#### Task goal
For each entry, return the text exactly and omit any image.

#### Entries provided
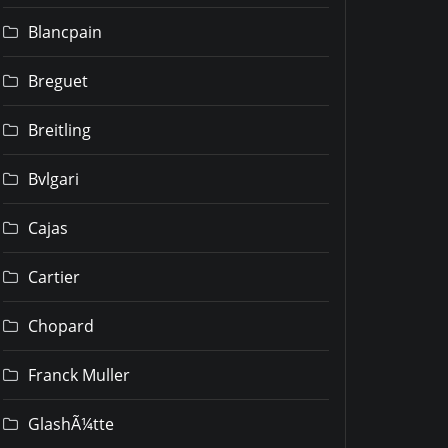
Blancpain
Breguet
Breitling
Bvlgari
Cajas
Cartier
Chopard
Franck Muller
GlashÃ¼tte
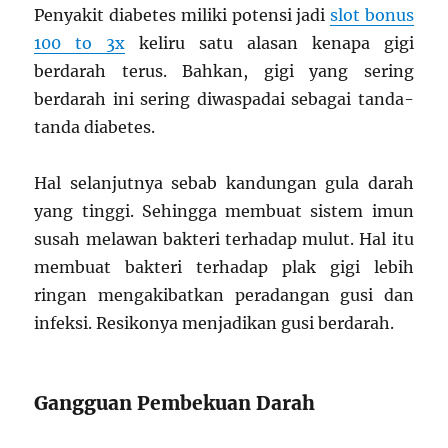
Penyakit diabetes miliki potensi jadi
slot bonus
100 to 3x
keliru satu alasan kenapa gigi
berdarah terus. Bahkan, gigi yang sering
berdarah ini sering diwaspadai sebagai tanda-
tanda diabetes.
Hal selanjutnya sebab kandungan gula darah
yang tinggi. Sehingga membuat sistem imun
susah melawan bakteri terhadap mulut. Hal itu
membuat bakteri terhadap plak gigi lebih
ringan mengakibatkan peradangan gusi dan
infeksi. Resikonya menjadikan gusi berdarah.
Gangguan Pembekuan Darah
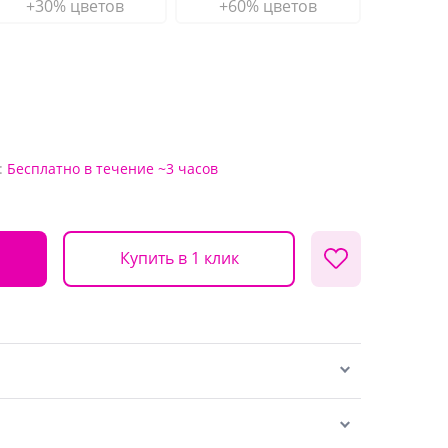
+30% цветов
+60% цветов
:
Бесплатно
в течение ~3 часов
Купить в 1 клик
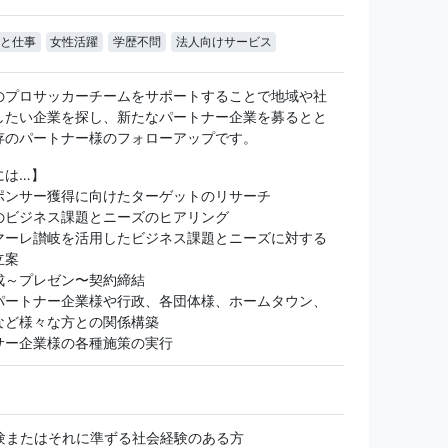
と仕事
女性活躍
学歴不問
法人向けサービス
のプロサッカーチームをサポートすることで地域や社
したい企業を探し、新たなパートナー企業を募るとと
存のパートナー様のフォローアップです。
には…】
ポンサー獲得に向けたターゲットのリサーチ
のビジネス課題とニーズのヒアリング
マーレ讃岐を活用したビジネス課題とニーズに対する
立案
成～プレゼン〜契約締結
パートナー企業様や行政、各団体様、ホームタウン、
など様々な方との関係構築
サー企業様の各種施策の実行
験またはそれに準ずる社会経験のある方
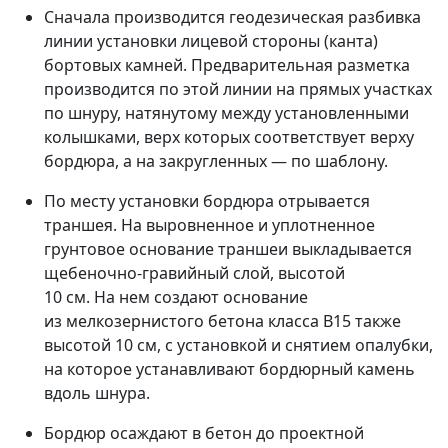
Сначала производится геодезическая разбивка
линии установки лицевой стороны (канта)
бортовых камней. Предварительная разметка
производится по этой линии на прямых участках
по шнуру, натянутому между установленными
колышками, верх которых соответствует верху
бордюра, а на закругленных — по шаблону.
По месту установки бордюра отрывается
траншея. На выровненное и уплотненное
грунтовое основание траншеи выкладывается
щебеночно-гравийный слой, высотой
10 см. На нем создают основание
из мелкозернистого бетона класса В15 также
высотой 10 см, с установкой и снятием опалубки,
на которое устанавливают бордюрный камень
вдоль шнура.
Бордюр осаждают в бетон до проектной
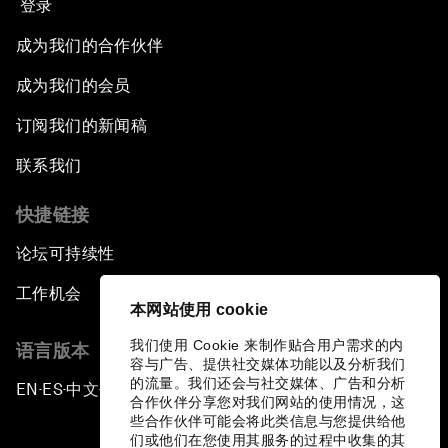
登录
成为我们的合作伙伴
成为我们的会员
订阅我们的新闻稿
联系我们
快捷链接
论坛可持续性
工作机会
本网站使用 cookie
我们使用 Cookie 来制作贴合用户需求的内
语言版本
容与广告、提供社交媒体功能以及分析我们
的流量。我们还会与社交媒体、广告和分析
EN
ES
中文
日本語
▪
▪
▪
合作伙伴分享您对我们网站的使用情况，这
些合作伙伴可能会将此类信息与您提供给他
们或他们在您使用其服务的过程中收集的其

#### Exercise output
Blancpain
Breguet
Breitling
Bvlgari
Cajas
Cartier
Chopard
Franck Muller
GlashÃ¼tte
Penyakit diabetes miliki potensi jadi
slot bonus
100 to 3x
keliru satu alasan kenapa gigi
berdarah terus. Bahkan, gigi yang sering
berdarah ini sering diwaspadai sebagai tanda-
tanda diabetes.
Hal selanjutnya sebab kandungan gula darah
yang tinggi. Sehingga membuat sistem imun
susah melawan bakteri terhadap mulut. Hal itu
membuat bakteri terhadap plak gigi lebih
ringan mengakibatkan peradangan gusi dan
infeksi. Resikonya menjadikan gusi berdarah.
Gangguan Pembekuan Darah
+30% цветов
+60% цветов
:
Бесплатно
в течение ~3 часов
Купить в 1 клик
と仕事
女性活躍
学歴不問
法人向けサービス
のプロサッカーチームをサポートすることで地域や社
したい企業を探し、新たなパートナー企業を募るとと
存のパートナー様のフォローアップです。
には…】
ポンサー獲得に向けたターゲットのリサーチ
のビジネス課題とニーズのヒアリング
マーレ讃岐を活用したビジネス課題とニーズに対する
立案
成～プレゼン〜契約締結
パートナー企業様や行政、各団体様、ホームタウン、
など様々な方との関係構築
サー企業様の各種施策の実行
験またはそれに準ずる社会経験のある方
Сначала производится геодезическая разбивка
линии установки лицевой стороны (канта)
бортовых камней. Предварительная разметка
производится по этой линии на прямых участках
по шнуру, натянутому между установленными
колышками, верх которых соответствует верху
бордюра, а на закругленных — по шаблону.
По месту установки бордюра отрывается
траншея. На выровненное и уплотненное
грунтовое основание траншеи выкладывается
щебеночно-гравийный слой, высотой
10 см. На нем создают основание
из мелкозернистого бетона класса В15 также
высотой 10 см, с установкой и снятием опалубки,
на которое устанавливают бордюрный камень
вдоль шнура.
Бордюр осаждают в бетон до проектной
登录
成为我们的合作伙伴
成为我们的会员
订阅我们的新闻稿
联系我们
快捷链接
论坛可持续性
工作机会
本网站使用 cookie
我们使用 Cookie 来制作贴合用户需求的内
语言版本
容与广告、提供社交媒体功能以及分析我们
的流量。我们还会与社交媒体、广告和分析
EN
ES
中文
日本語
▪
▪
▪
合作伙伴分享您对我们网站的使用情况，这
些合作伙伴可能会将此类信息与您提供给他
们或他们在您使用其服务的过程中收集的其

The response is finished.